Document extract –

According to an aspect of the present disclosure, it is possible to provide a multilayer electronic component capable of suppressing occurrence of cracks while suppressing a decrease in electrostatic capacitance.

BRIEF DESCRIPTION OF THE DRAWINGS

FIG. 1 is a cross-sectional view of a multilayer electronic component of an embodiment.

FIG. 2A is a cross-sectional view illustrating a case where electrode discontinuity portions are small, FIG. 2B is a cross-sectional view illustrating a case where the electrode discontinuity portions are large, and FIG. 2C is a cross-sectional view illustrating a case where many small electrode discontinuity portions and a few large electrode discontinuity portions are formed.

FIG. 3 is a view for explaining a stray capacitance.

FIG. 4 is a view illustrating an observation surface of a first sample.

FIG. 5 is a view illustrating an observation surface of a second sample.

FIG. 6 is a view illustrating electrode discontinuity portions on the observation surface of the first sample.

FIG. 7 is a view illustrating electrode discontinuity portions on the observation surface of the second sample.

FIG. 8 is a view illustrating a distribution of area equivalent circle diameters of the electrode discontinuity portions in the first sample.

FIG. 9 is a view illustrating a distribution of area equivalent circle diameters of the electrode discontinuity portions in the second sample.

FIG. 10 is a graph illustrating a skewness.

FIG. 11A is a table showing results of a first experiment, and FIG. 11B is a table showing results of a second experiment.

FIG. 12A is a table showing results of a third experiment, and FIG. 12B is a table showing results of a fourth experiment.

DETAILED DESCRIPTION

Hereinafter, an embodiment of the present disclosure will be described in detail with reference to the accompanying drawings. In the following description, the same reference numeral will be given to the same or equivalent element, and redundant description will be omitted.

Recorded data –
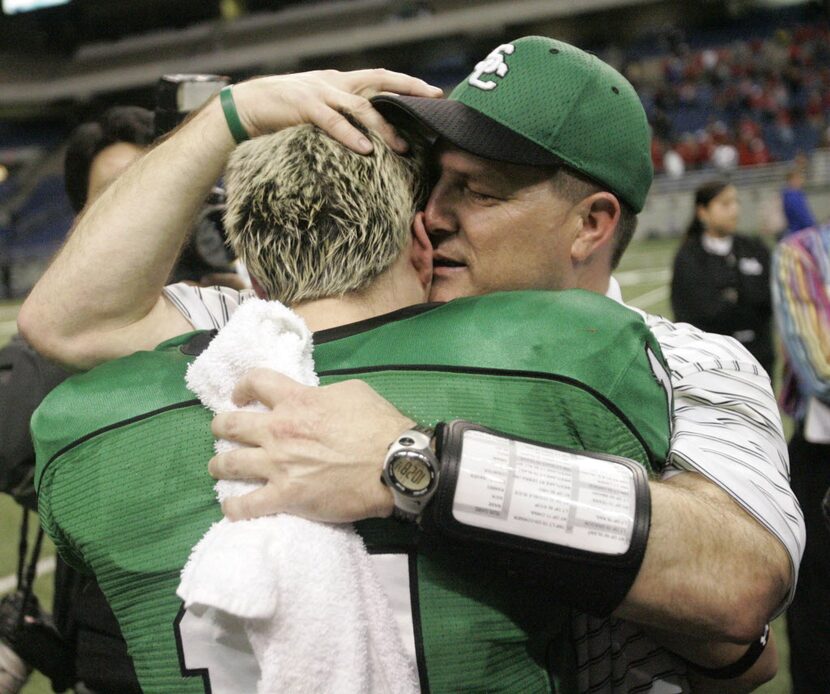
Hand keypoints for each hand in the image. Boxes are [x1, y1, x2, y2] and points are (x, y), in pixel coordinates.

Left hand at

Exercise instructions –
A) In the excerpt on a multilayer electronic component, list every figure that is described as a table.
B) Retype the part of the excerpt on a multilayer electronic component that opens with the words containing "FIG. 1 is a" and closes with "of the second sample.".

Outputs by task –
A) FIG. 11A, FIG. 11B, FIG. 12A, FIG. 12B

B)
FIG. 1 is a cross-sectional view of a multilayer electronic component of an embodiment.

FIG. 2A is a cross-sectional view illustrating a case where electrode discontinuity portions are small, FIG. 2B is a cross-sectional view illustrating a case where the electrode discontinuity portions are large, and FIG. 2C is a cross-sectional view illustrating a case where many small electrode discontinuity portions and a few large electrode discontinuity portions are formed.

FIG. 3 is a view for explaining a stray capacitance.

FIG. 4 is a view illustrating an observation surface of a first sample.

FIG. 5 is a view illustrating an observation surface of a second sample.

FIG. 6 is a view illustrating electrode discontinuity portions on the observation surface of the first sample.

FIG. 7 is a view illustrating electrode discontinuity portions on the observation surface of the second sample.